I read “opposite of Christ” as the physical manifestation of whatever stands against this Christ person; but this idea is fraught with problems - not the least of which is that Christ is a myth, which means that the antichrist, defined as the opposite of Christ, must also be a myth. Defined that way, “antichrist” isn’t anything at all, because the thing that it’s anti- isn’t anything at all, either. That leaves “opposed to Christ,” which is much more interesting - and actually possible in a world where science and reason count for something!
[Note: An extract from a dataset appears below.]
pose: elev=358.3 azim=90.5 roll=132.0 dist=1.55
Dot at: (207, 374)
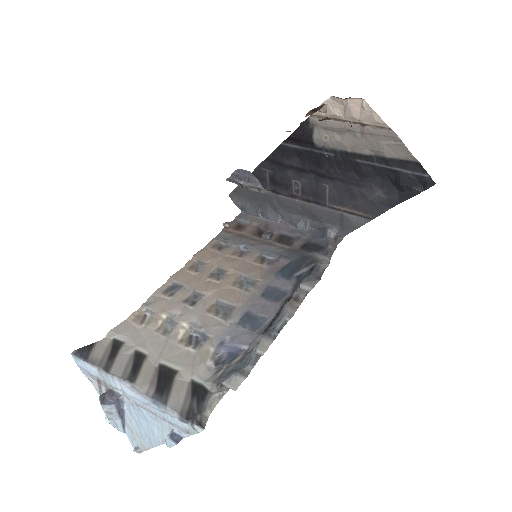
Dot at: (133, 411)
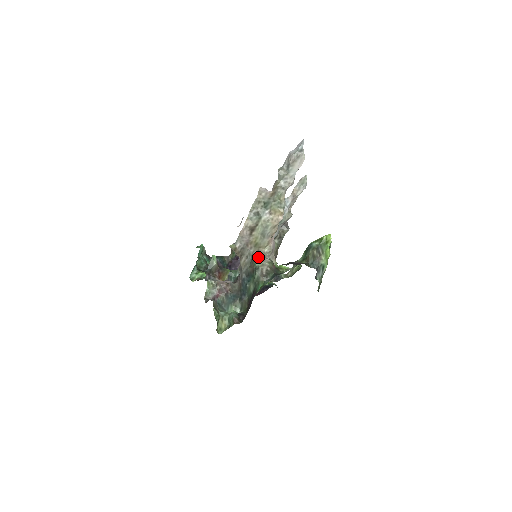
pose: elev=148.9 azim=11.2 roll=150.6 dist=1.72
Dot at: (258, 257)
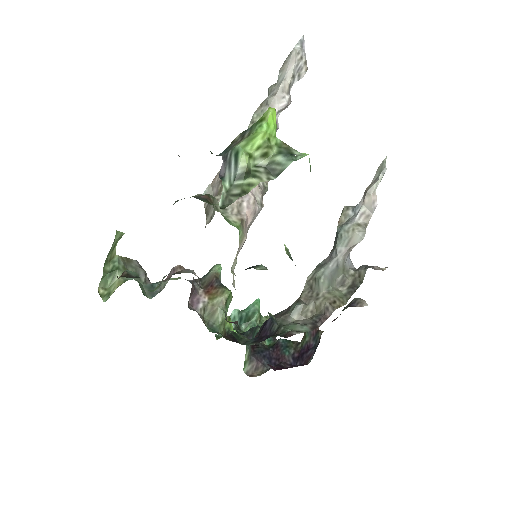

Since “Christ” is only an idea, then “antichrist” here becomes opposition to that idea - or rather, those ideas, in plural, since “Christ” is really just the synthesis (depicted incorrectly as caucasian in literary works and art by arrogant, and stupid, Western whites) of a number of better-than-the-Old-Testament ideas like peace and love and forgiveness. This last idea, that of forgiveness, is most interesting within the framework of this film.

The film opens with He and She having exquisitely photographed black and white sex in the bathroom while their toddler manages to get out of his crib (quite gracefully, by the way), climb onto a window ledge, open the window, and topple to his death. They go back to Eden so that She can deal with her grief, despite the fact that He - a therapist who decides to treat his own wife, never mind the taboo - is oddly cold and reptilian for someone who is supposed to be caring for and treating her. Not much of what takes place at Eden is probably in the psychology textbooks, and none of it seems to do much to address forgiveness, either - though forgiving herself is what She seems to have the most trouble with. Eventually, we come to find out that She has been coming to Eden now and again to do research for her thesis - a rambling, scrapbook-like construct that would have looked right at home to the John Doe character in Seven, and which is steeped in the history of how women have been mistreated at the hands of men. The montage shown when He discovers her work not so subtly reveals that the research seems to be having a deleterious effect on her mental health.

Whether they actually deal with their grief is open to debate, but in the end, what we have is a fairly interesting meditation on evil and human nature - one that leaves you with quite a lot to think about it, but no clear answers. I don’t get a good sense of whether von Trier’s purpose here is to foster discussion or just disgust the viewer (this is where having seen some of his previous films would have been helpful), in part because he does a reasonably good job of doing both; but I tend to lean more toward the idea that he wanted to foster discussion. I don’t know that it’s an especially good film, but I would recommend it even if it were only challenging - which it is; that it is also quite thought-provoking merits at least a mildly enthusiastic recommendation. But it is most certainly not for the faint of heart.